Since then, we were texting again about something and I joked that he loved me now and he replied 'that's true'. I was also very ill recently and he said he'd come and look after me if I needed him to. Something very out of character for him to say. It sounds like he considers you an important person in his life and he cares about you, that's very sweet.

I wouldn't assume he means romantic love. If he was interested in a romantic way I'd expect he'd ask you on a date or make some gesture that invites a shift in your behaviour with each other and how you spend time together, rather than an 'I love you' thrown into your daily banter.

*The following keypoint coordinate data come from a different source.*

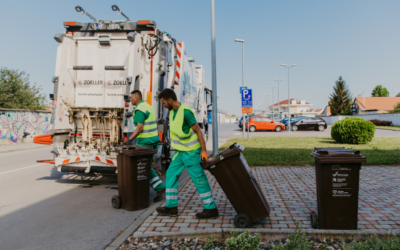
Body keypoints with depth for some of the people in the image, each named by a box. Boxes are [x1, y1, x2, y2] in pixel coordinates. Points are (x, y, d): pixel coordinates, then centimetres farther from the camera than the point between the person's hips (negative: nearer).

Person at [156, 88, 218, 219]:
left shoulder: (185, 112, -20)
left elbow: (198, 131, -19)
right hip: (180, 151, 9)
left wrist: (204, 151, -20)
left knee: (199, 178, -2)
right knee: (171, 174, 11)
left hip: (191, 151, -9)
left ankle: (211, 209, 10)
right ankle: (171, 207, 20)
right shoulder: (173, 111, 8)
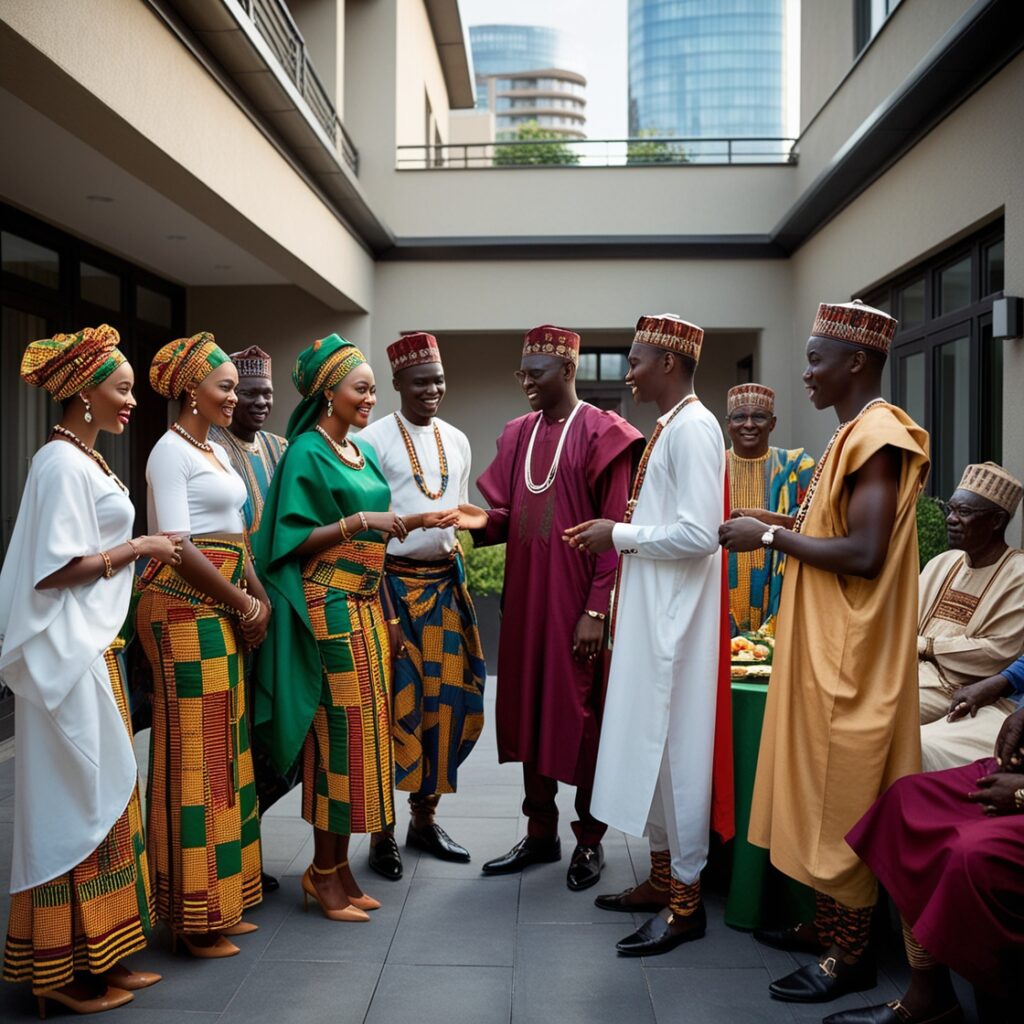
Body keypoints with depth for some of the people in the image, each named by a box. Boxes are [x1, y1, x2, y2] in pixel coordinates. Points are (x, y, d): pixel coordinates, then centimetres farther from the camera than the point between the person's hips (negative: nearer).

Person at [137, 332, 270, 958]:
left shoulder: (218, 450, 18)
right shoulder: (171, 452, -8)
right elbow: (179, 546, -16)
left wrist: (260, 598, 5)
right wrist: (241, 602, -10)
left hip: (224, 611, 9)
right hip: (184, 608, -9)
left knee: (226, 748, 11)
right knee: (194, 752, -3)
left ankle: (224, 898, 23)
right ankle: (194, 913, 9)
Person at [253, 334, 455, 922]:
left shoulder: (363, 452, 15)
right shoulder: (306, 452, -8)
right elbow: (293, 541, -13)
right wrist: (358, 521, -20)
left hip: (367, 605, 8)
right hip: (329, 609, -8)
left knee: (363, 728, 9)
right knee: (340, 730, -4)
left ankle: (339, 866, 19)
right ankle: (324, 873, 10)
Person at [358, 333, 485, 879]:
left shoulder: (457, 441, 12)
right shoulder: (374, 438, -6)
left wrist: (456, 543, 5)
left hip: (444, 582, 6)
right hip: (392, 582, -5)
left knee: (446, 697, 7)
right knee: (393, 703, -3)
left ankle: (424, 817, 23)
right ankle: (380, 830, 11)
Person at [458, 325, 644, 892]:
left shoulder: (602, 434, -7)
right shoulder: (517, 434, 11)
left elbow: (614, 530, -11)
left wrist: (596, 609, -15)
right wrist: (484, 521, -9)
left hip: (577, 601, -6)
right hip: (525, 596, 6)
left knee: (582, 713, 3)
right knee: (528, 710, 11)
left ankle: (590, 839, 20)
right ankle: (540, 833, 25)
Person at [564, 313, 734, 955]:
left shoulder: (693, 428, -15)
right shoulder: (670, 426, 14)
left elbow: (699, 533, -23)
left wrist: (619, 535, -14)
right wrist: (619, 531, 7)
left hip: (676, 614, -10)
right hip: (651, 611, 10)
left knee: (673, 746, -1)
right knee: (652, 743, 15)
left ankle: (686, 899, 12)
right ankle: (664, 876, 28)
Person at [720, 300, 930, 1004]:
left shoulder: (878, 435, -16)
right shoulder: (855, 434, 14)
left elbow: (865, 554, -25)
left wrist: (772, 536, -16)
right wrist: (778, 526, 6)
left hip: (851, 655, -10)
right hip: (825, 646, 10)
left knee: (844, 801, 0)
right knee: (824, 791, 17)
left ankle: (851, 955, 14)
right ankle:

I tell many friends I love them, I'm not saying I'm in love with them. If your friend is gay not bi he obviously hasnt changed his sexuality for you. Assuming he's actually gay which we should do, then the obvious answer is no it would seem he's not romantically in love with you but platonically.

Log in to update your newsletter preferences. I tell platonic friends that I love them all the time. Doesn't mean I'm attracted to them or that I want a relationship. And it would honestly never cross my mind that I'd somehow converted a gay friend if he told me, in context, that he loved me.

I tell my friends I love them all the time! I hope they don't think I'm in love with them. Though to be fair they also say it to me so I could be unknowingly in a lot of romantic relationships. Apart from family, he is the single most reliable long term love in my life. It would also be unusual for someone to just declare romantic love for a friend with no conversation about or hint of attraction before hand.

Well it would help if you clarified whether you were male or female in your OP. The "My male gay friend. Is your male friend a doctor by any chance? Like the gay married man to a man that sexually assaulted me…. I just love them and care a lot about them. Sorry to hear you were assaulted Blue4YOUbut no he's not a doctor.